Below are lines of data; restate word for word those running from the line containing "table_cell [214, 810, 286, 831]" to the line containing "table_cell [214, 765, 286, 786]", inclusive, and no others.

> _Material for the task_
⁂

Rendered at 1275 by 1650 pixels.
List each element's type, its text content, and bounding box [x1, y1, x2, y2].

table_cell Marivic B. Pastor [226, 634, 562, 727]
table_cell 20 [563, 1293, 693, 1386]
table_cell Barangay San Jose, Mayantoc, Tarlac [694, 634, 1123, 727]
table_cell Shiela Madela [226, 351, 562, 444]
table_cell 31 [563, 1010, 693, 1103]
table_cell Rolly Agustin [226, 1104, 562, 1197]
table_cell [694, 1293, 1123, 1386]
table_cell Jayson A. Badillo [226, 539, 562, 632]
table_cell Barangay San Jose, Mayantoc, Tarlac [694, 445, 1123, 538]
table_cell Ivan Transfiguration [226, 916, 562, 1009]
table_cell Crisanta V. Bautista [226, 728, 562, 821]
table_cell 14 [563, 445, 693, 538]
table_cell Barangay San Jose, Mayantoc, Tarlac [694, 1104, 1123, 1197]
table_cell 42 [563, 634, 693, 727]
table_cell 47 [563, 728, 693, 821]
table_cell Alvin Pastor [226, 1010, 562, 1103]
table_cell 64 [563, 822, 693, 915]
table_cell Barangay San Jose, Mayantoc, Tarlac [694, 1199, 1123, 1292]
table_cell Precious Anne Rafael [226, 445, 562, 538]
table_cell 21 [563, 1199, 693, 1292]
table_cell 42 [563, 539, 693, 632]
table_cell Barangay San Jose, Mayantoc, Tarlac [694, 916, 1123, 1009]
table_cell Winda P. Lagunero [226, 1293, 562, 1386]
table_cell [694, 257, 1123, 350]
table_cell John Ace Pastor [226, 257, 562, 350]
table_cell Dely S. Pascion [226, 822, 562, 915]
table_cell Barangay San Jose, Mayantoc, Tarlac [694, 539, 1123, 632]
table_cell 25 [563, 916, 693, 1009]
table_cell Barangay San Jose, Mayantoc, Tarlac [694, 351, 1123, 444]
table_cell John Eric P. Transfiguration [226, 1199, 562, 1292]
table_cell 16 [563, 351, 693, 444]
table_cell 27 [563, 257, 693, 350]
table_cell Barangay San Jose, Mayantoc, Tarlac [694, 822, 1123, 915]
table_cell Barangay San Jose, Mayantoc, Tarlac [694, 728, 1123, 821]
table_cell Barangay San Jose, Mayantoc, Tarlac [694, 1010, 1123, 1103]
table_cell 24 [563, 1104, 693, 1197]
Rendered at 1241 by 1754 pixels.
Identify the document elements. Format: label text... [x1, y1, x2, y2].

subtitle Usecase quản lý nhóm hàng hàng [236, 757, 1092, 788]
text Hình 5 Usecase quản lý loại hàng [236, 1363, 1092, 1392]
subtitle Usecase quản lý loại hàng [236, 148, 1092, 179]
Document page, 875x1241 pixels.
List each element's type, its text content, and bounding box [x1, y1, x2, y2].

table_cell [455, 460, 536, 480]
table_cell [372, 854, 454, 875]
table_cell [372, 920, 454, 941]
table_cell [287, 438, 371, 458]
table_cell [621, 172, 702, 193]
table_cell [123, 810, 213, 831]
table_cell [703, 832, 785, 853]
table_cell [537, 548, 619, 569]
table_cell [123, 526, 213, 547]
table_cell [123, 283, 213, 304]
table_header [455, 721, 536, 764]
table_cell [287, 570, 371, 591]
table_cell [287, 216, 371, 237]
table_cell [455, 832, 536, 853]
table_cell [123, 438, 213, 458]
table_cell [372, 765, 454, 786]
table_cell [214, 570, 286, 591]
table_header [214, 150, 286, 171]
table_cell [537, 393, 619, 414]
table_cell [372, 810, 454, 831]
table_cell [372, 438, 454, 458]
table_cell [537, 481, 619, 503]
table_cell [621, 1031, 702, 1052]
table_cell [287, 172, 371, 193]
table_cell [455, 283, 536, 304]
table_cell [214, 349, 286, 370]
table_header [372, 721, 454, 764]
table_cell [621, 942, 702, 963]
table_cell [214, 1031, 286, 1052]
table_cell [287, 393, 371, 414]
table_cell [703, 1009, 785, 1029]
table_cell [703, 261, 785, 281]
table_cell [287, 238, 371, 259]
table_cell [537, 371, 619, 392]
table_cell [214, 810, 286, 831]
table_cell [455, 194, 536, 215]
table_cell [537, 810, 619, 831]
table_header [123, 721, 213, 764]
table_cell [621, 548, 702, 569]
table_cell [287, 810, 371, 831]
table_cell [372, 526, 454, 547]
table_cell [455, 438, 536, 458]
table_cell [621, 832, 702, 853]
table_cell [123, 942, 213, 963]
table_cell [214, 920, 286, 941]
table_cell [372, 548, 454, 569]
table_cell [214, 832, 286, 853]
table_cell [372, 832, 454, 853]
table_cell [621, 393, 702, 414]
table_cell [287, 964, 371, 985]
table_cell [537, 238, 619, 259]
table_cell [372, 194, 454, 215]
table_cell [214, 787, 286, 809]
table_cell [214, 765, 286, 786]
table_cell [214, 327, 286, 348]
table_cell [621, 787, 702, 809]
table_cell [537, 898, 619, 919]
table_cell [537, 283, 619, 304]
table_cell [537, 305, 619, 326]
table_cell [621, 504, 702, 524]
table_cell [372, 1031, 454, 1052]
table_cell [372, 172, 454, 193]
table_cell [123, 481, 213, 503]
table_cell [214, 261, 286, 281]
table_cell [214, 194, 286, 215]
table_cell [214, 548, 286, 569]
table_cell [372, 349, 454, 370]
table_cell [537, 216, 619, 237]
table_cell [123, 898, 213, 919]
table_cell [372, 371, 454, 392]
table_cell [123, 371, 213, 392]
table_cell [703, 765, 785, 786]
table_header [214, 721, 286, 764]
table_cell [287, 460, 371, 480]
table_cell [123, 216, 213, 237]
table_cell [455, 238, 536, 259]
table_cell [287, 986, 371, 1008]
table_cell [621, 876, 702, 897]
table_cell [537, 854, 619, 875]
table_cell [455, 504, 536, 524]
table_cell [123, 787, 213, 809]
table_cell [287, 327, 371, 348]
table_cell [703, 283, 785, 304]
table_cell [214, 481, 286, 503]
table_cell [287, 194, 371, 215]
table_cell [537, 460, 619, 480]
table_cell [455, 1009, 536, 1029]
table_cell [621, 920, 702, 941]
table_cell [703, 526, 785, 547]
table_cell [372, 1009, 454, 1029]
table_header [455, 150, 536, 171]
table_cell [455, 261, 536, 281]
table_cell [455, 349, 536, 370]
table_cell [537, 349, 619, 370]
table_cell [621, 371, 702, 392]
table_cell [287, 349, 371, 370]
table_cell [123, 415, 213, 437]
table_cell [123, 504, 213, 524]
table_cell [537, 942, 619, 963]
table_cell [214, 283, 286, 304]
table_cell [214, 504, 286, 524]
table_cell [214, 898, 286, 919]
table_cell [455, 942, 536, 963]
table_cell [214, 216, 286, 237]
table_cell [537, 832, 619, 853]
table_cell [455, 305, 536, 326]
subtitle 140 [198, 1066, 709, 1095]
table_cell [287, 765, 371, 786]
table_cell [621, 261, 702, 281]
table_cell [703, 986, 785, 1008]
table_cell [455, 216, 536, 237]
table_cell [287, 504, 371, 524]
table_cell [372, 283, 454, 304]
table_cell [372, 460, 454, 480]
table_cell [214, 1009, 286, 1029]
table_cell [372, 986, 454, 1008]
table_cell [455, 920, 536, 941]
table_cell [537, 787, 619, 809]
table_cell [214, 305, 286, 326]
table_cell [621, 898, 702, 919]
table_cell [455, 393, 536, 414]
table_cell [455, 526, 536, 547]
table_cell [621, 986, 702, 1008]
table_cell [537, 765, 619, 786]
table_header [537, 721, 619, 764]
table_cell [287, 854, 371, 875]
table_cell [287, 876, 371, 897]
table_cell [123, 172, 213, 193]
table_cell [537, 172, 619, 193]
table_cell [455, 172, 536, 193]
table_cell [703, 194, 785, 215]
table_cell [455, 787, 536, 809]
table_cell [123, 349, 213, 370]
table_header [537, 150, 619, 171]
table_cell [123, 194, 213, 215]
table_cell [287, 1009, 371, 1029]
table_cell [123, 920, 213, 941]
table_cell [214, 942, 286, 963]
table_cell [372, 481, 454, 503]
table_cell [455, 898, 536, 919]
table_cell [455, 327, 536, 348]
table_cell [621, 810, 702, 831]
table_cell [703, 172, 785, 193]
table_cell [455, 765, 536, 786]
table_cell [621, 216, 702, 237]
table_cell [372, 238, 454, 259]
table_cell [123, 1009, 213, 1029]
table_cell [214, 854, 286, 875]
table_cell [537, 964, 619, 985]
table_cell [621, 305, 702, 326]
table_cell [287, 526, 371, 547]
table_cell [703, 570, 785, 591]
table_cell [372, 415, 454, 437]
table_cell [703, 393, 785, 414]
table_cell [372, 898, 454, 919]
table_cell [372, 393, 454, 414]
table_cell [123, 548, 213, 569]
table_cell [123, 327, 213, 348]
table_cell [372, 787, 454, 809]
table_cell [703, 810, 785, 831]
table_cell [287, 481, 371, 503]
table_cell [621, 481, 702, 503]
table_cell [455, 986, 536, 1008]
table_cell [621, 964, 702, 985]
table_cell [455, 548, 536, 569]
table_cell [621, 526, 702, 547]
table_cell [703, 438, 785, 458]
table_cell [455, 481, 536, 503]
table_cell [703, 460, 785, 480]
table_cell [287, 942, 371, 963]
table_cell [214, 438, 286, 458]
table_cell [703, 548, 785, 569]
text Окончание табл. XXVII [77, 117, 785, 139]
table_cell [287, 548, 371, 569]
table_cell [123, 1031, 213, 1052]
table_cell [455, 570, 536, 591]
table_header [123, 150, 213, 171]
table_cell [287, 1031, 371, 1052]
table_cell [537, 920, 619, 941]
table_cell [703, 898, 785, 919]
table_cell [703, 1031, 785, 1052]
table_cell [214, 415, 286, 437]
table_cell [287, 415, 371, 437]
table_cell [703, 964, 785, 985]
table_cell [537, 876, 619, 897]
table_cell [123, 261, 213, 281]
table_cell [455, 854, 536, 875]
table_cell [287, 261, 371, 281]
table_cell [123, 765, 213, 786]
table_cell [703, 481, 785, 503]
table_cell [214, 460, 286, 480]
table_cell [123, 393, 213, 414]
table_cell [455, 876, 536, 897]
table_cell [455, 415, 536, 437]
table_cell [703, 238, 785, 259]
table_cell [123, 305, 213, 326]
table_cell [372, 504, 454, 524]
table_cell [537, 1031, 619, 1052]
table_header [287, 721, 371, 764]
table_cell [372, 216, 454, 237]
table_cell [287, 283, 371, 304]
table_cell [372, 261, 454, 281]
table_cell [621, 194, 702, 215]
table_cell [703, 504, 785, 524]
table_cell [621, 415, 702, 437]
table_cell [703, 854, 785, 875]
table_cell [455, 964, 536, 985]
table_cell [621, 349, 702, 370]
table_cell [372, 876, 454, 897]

⁂

> _Task result_
table_cell [214, 810, 286, 831]
table_cell [455, 194, 536, 215]
table_cell [537, 810, 619, 831]
table_header [123, 721, 213, 764]
table_cell [621, 548, 702, 569]
table_cell [287, 810, 371, 831]
table_cell [372, 526, 454, 547]
table_cell [455, 438, 536, 458]
table_cell [621, 832, 702, 853]
table_cell [123, 942, 213, 963]
table_cell [214, 920, 286, 941]
table_cell [372, 548, 454, 569]
table_cell [214, 832, 286, 853]
table_cell [372, 832, 454, 853]
table_cell [621, 393, 702, 414]
table_cell [287, 964, 371, 985]
table_cell [537, 238, 619, 259]
table_cell [372, 194, 454, 215]
table_cell [214, 787, 286, 809]
table_cell [214, 765, 286, 786]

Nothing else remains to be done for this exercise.